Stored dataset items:

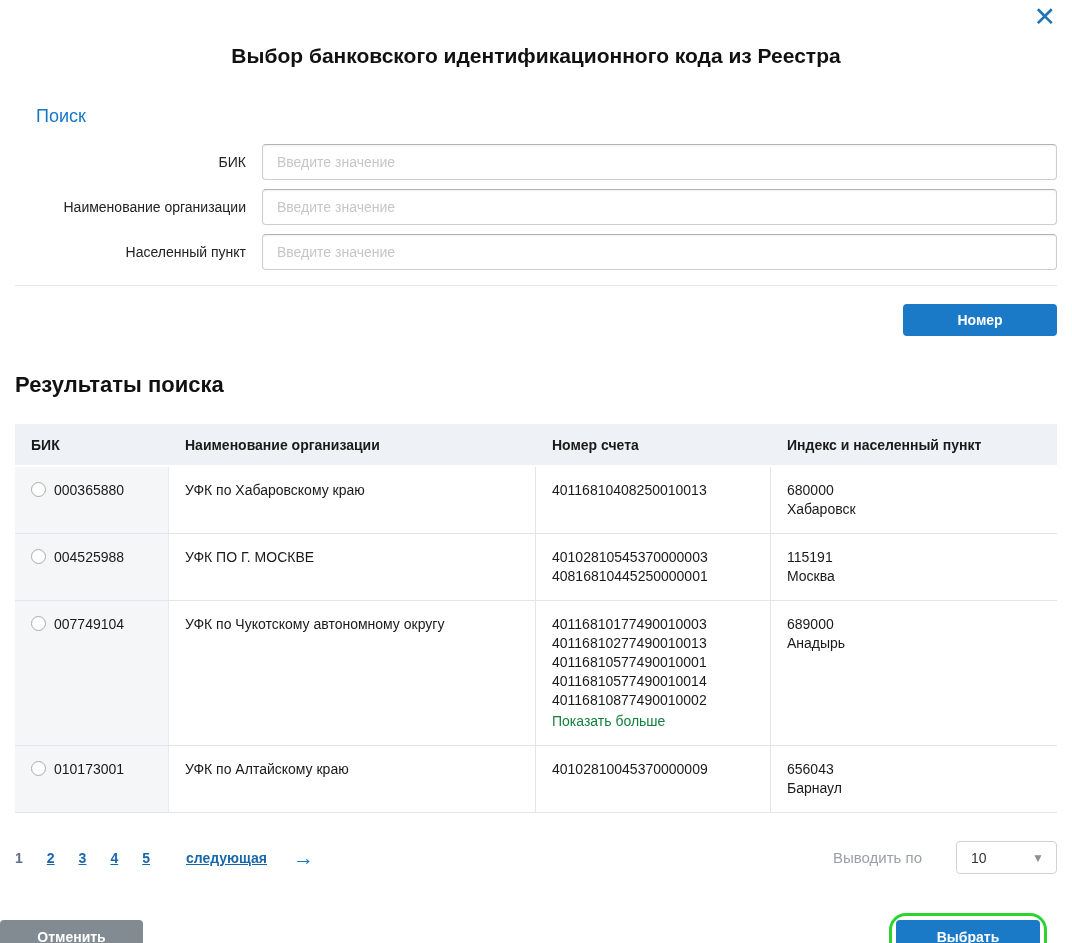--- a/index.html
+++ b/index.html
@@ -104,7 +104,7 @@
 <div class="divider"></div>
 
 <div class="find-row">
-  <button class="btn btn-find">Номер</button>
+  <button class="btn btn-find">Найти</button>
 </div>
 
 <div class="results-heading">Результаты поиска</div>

- [Work order]: Drop the pictures and reproduce the rest of the data exactly.

- [Answer to this task]:
--- a/index.html
+++ b/index.html
@@ -104,7 +104,7 @@
 <div class="divider"></div>
 
 <div class="find-row">
-  <button class="btn btn-find">Номер</button>
+  <button class="btn btn-find">Найти</button>
 </div>
 
 <div class="results-heading">Результаты поиска</div>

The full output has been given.